(Beginning of RECORDS FOR THE TASK)
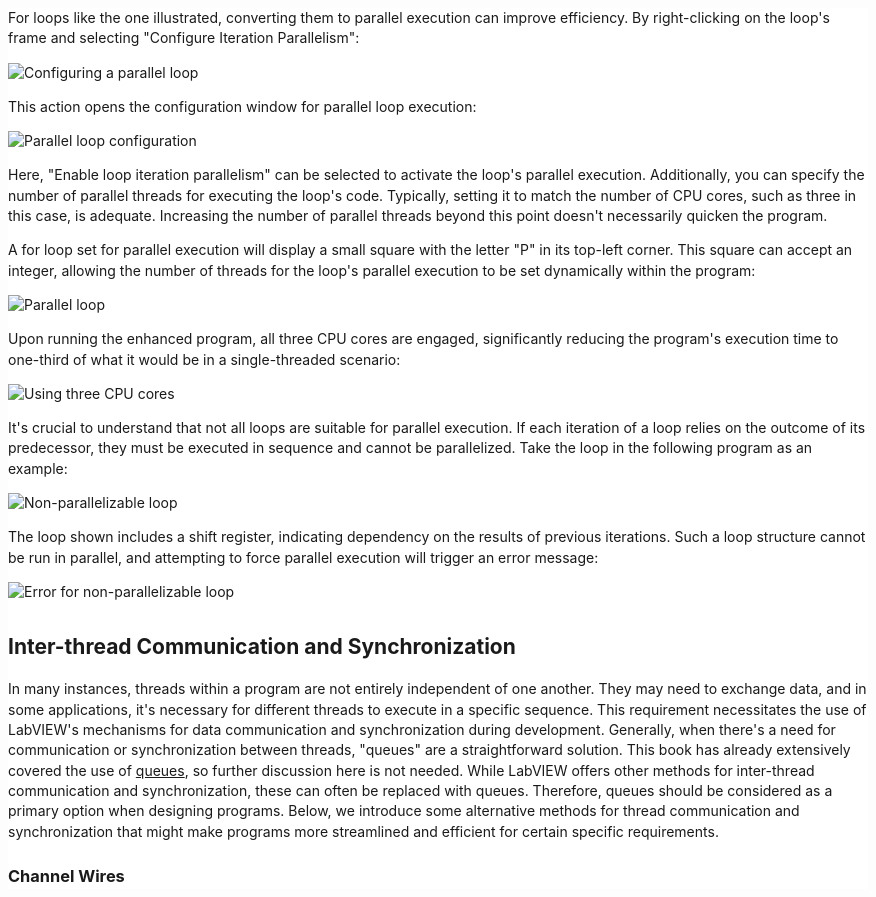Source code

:For loops like the one illustrated, converting them to parallel execution can improve efficiency. By right-clicking on the loop's frame and selecting "Configure Iteration Parallelism":

![](../../../../docs/images_2/z314.png "Configuring a parallel loop")

This action opens the configuration window for parallel loop execution:

![](../../../../docs/images_2/z315.png "Parallel loop configuration")

Here, "Enable loop iteration parallelism" can be selected to activate the loop's parallel execution. Additionally, you can specify the number of parallel threads for executing the loop's code. Typically, setting it to match the number of CPU cores, such as three in this case, is adequate. Increasing the number of parallel threads beyond this point doesn't necessarily quicken the program.

A for loop set for parallel execution will display a small square with the letter "P" in its top-left corner. This square can accept an integer, allowing the number of threads for the loop's parallel execution to be set dynamically within the program:

![](../../../../docs/images_2/z317.png "Parallel loop")

Upon running the enhanced program, all three CPU cores are engaged, significantly reducing the program's execution time to one-third of what it would be in a single-threaded scenario:

![](../../../../docs/images_2/z316.png "Using three CPU cores")

It's crucial to understand that not all loops are suitable for parallel execution. If each iteration of a loop relies on the outcome of its predecessor, they must be executed in sequence and cannot be parallelized. Take the loop in the following program as an example:

![](../../../../docs/images_2/z318.png "Non-parallelizable loop")

The loop shown includes a shift register, indicating dependency on the results of previous iterations. Such a loop structure cannot be run in parallel, and attempting to force parallel execution will trigger an error message:

![](../../../../docs/images_2/z319.png "Error for non-parallelizable loop")


## Inter-thread Communication and Synchronization

In many instances, threads within a program are not entirely independent of one another. They may need to exchange data, and in some applications, it's necessary for different threads to execute in a specific sequence. This requirement necessitates the use of LabVIEW's mechanisms for data communication and synchronization during development. Generally, when there's a need for communication or synchronization between threads, "queues" are a straightforward solution. This book has already extensively covered the use of [queues](pattern_pass_by_ref#queues), so further discussion here is not needed. While LabVIEW offers other methods for inter-thread communication and synchronization, these can often be replaced with queues. Therefore, queues should be considered as a primary option when designing programs. Below, we introduce some alternative methods for thread communication and synchronization that might make programs more streamlined and efficient for certain specific requirements.

### Channel Wires
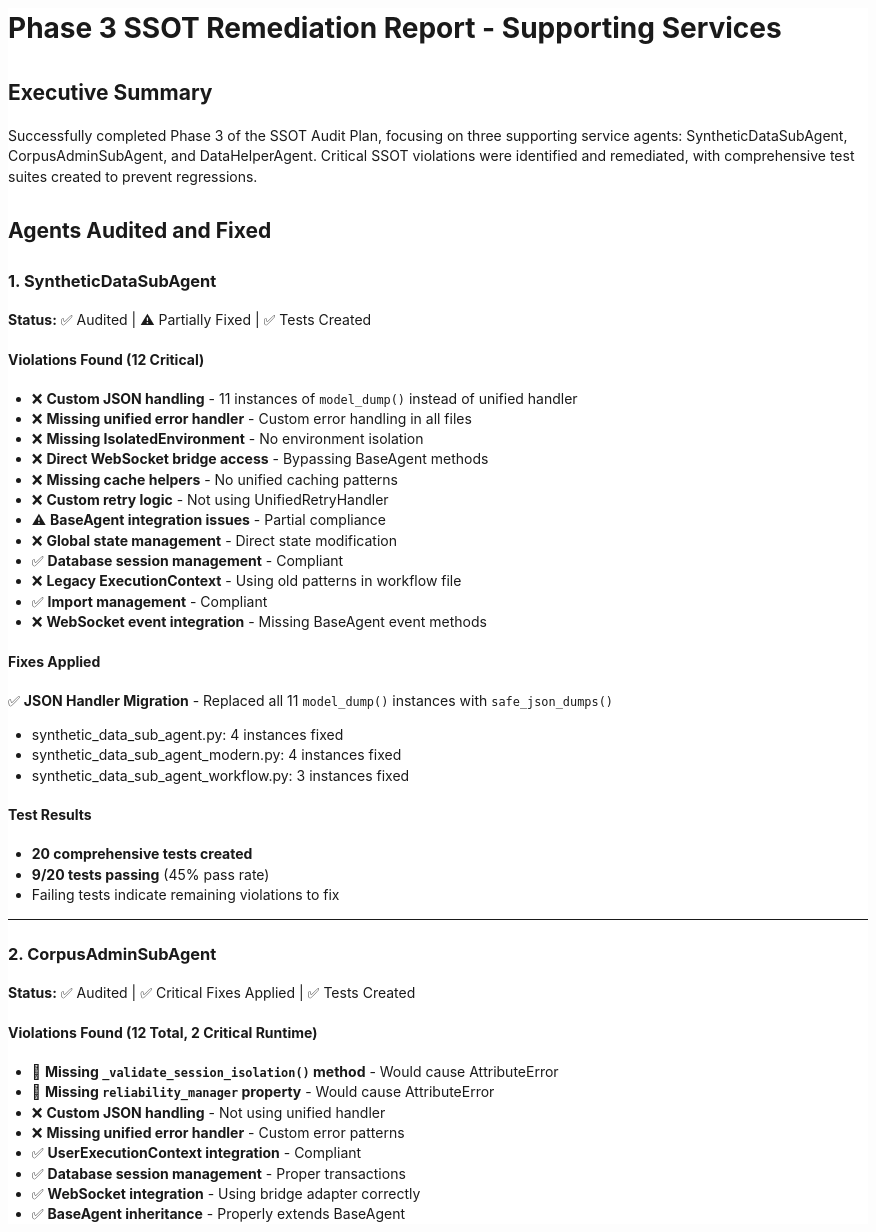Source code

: # Phase 3 SSOT Remediation Report - Supporting Services

## Executive Summary
Successfully completed Phase 3 of the SSOT Audit Plan, focusing on three supporting service agents: SyntheticDataSubAgent, CorpusAdminSubAgent, and DataHelperAgent. Critical SSOT violations were identified and remediated, with comprehensive test suites created to prevent regressions.

## Agents Audited and Fixed

### 1. SyntheticDataSubAgent
**Status:** ✅ Audited | ⚠️ Partially Fixed | ✅ Tests Created

#### Violations Found (12 Critical)
- ❌ **Custom JSON handling** - 11 instances of `model_dump()` instead of unified handler
- ❌ **Missing unified error handler** - Custom error handling in all files
- ❌ **Missing IsolatedEnvironment** - No environment isolation
- ❌ **Direct WebSocket bridge access** - Bypassing BaseAgent methods
- ❌ **Missing cache helpers** - No unified caching patterns
- ❌ **Custom retry logic** - Not using UnifiedRetryHandler
- ⚠️ **BaseAgent integration issues** - Partial compliance
- ❌ **Global state management** - Direct state modification
- ✅ **Database session management** - Compliant
- ❌ **Legacy ExecutionContext** - Using old patterns in workflow file
- ✅ **Import management** - Compliant
- ❌ **WebSocket event integration** - Missing BaseAgent event methods

#### Fixes Applied
✅ **JSON Handler Migration** - Replaced all 11 `model_dump()` instances with `safe_json_dumps()`
- synthetic_data_sub_agent.py: 4 instances fixed
- synthetic_data_sub_agent_modern.py: 4 instances fixed  
- synthetic_data_sub_agent_workflow.py: 3 instances fixed

#### Test Results
- **20 comprehensive tests created**
- **9/20 tests passing** (45% pass rate)
- Failing tests indicate remaining violations to fix

---

### 2. CorpusAdminSubAgent
**Status:** ✅ Audited | ✅ Critical Fixes Applied | ✅ Tests Created

#### Violations Found (12 Total, 2 Critical Runtime)
- 🔴 **Missing `_validate_session_isolation()` method** - Would cause AttributeError
- 🔴 **Missing `reliability_manager` property** - Would cause AttributeError
- ❌ **Custom JSON handling** - Not using unified handler
- ❌ **Missing unified error handler** - Custom error patterns
- ✅ **UserExecutionContext integration** - Compliant
- ✅ **Database session management** - Proper transactions
- ✅ **WebSocket integration** - Using bridge adapter correctly
- ✅ **BaseAgent inheritance** - Properly extends BaseAgent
(End of RECORDS FOR THE TASK)
*PROMPT*. Retype the lines that begin at the line containing "#### Violations Found (12 Total, 2" and continue through the end of the entries, keeping every character as it appears.

*WRITTEN RESPONSE*.
#### Violations Found (12 Total, 2 Critical Runtime)
- 🔴 **Missing `_validate_session_isolation()` method** - Would cause AttributeError
- 🔴 **Missing `reliability_manager` property** - Would cause AttributeError
- ❌ **Custom JSON handling** - Not using unified handler
- ❌ **Missing unified error handler** - Custom error patterns
- ✅ **UserExecutionContext integration** - Compliant
- ✅ **Database session management** - Proper transactions
- ✅ **WebSocket integration** - Using bridge adapter correctly
- ✅ **BaseAgent inheritance** - Properly extends BaseAgent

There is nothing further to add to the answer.